» Prompt: Reproduce every line of the entries below verbatim, leaving out the picture markers.

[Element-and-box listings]
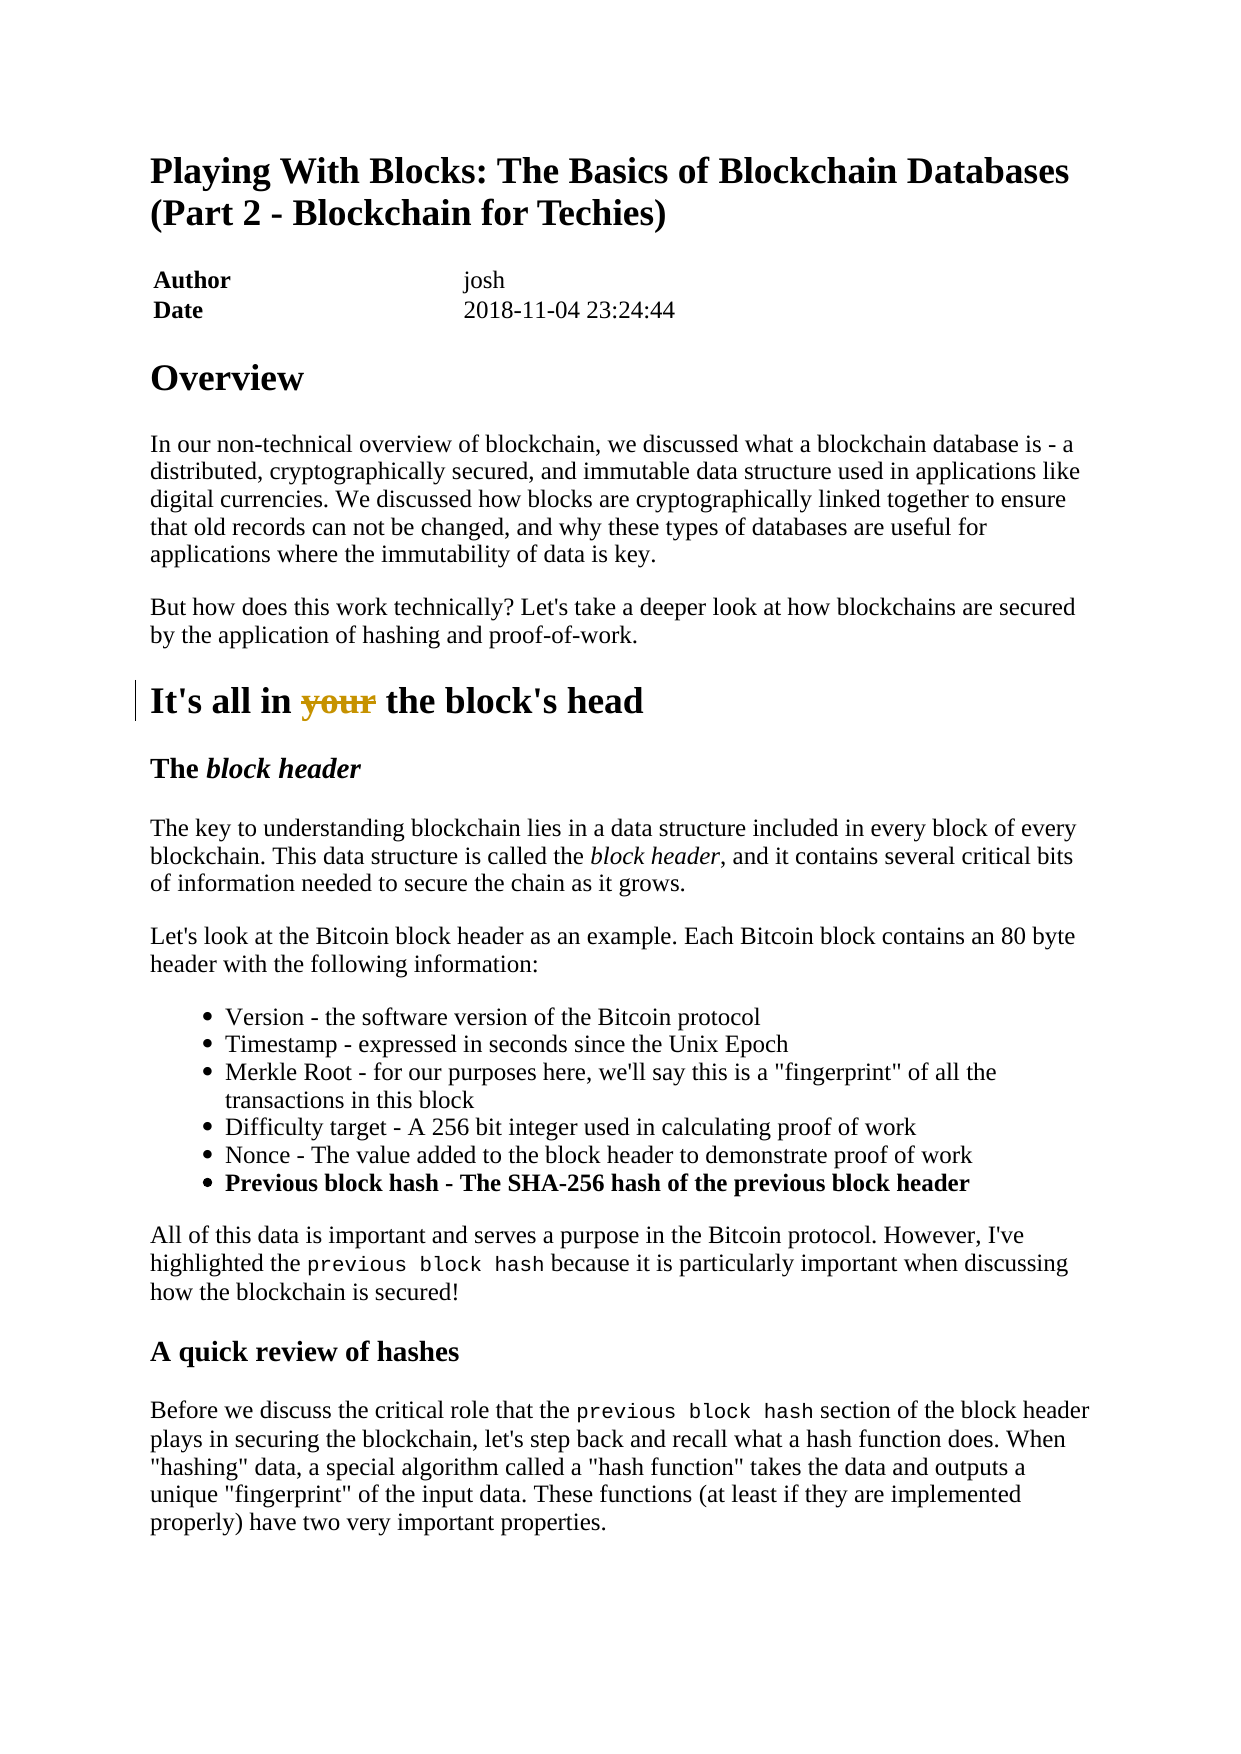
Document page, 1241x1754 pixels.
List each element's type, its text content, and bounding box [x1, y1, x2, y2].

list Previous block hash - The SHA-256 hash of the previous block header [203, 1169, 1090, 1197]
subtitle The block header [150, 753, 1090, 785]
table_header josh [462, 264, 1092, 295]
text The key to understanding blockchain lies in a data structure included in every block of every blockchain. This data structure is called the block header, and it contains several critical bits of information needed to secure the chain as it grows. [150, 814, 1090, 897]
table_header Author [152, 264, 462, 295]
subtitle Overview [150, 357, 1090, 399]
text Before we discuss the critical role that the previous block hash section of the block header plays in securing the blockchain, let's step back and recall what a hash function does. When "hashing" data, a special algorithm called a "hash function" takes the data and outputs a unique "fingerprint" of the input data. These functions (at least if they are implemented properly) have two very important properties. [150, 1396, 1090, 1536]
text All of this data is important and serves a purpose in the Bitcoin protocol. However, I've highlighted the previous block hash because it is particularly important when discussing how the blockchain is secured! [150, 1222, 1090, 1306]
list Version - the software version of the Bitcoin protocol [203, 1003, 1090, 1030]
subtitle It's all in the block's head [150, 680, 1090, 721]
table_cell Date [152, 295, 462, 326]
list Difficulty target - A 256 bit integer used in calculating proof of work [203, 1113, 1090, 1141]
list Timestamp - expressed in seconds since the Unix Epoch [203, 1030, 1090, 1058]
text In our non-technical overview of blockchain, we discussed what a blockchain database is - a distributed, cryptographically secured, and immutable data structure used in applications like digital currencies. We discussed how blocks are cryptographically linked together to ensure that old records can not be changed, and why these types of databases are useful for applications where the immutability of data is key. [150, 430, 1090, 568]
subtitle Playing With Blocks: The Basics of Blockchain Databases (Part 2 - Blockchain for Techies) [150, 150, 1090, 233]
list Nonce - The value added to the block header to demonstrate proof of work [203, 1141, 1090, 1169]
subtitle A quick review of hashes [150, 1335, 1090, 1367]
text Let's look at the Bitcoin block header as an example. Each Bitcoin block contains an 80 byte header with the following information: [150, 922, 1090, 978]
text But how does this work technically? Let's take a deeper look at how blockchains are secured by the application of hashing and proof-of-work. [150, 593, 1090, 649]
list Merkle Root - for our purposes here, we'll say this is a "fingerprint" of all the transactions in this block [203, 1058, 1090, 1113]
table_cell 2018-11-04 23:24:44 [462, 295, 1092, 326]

» Answer below:
Document page, 1241x1754 pixels.
List each element's type, its text content, and bounding box [x1, y1, x2, y2].

list Previous block hash - The SHA-256 hash of the previous block header [203, 1169, 1090, 1197]
subtitle The block header [150, 753, 1090, 785]
table_header josh [462, 264, 1092, 295]
text The key to understanding blockchain lies in a data structure included in every block of every blockchain. This data structure is called the block header, and it contains several critical bits of information needed to secure the chain as it grows. [150, 814, 1090, 897]
table_header Author [152, 264, 462, 295]
subtitle Overview [150, 357, 1090, 399]
text Before we discuss the critical role that the previous block hash section of the block header plays in securing the blockchain, let's step back and recall what a hash function does. When "hashing" data, a special algorithm called a "hash function" takes the data and outputs a unique "fingerprint" of the input data. These functions (at least if they are implemented properly) have two very important properties. [150, 1396, 1090, 1536]
text All of this data is important and serves a purpose in the Bitcoin protocol. However, I've highlighted the previous block hash because it is particularly important when discussing how the blockchain is secured! [150, 1222, 1090, 1306]
list Version - the software version of the Bitcoin protocol [203, 1003, 1090, 1030]
subtitle It's all in the block's head [150, 680, 1090, 721]
table_cell Date [152, 295, 462, 326]
list Difficulty target - A 256 bit integer used in calculating proof of work [203, 1113, 1090, 1141]
list Timestamp - expressed in seconds since the Unix Epoch [203, 1030, 1090, 1058]
text In our non-technical overview of blockchain, we discussed what a blockchain database is - a distributed, cryptographically secured, and immutable data structure used in applications like digital currencies. We discussed how blocks are cryptographically linked together to ensure that old records can not be changed, and why these types of databases are useful for applications where the immutability of data is key. [150, 430, 1090, 568]
subtitle Playing With Blocks: The Basics of Blockchain Databases (Part 2 - Blockchain for Techies) [150, 150, 1090, 233]
list Nonce - The value added to the block header to demonstrate proof of work [203, 1141, 1090, 1169]
subtitle A quick review of hashes [150, 1335, 1090, 1367]
text Let's look at the Bitcoin block header as an example. Each Bitcoin block contains an 80 byte header with the following information: [150, 922, 1090, 978]
text But how does this work technically? Let's take a deeper look at how blockchains are secured by the application of hashing and proof-of-work. [150, 593, 1090, 649]
list Merkle Root - for our purposes here, we'll say this is a "fingerprint" of all the transactions in this block [203, 1058, 1090, 1113]
table_cell 2018-11-04 23:24:44 [462, 295, 1092, 326]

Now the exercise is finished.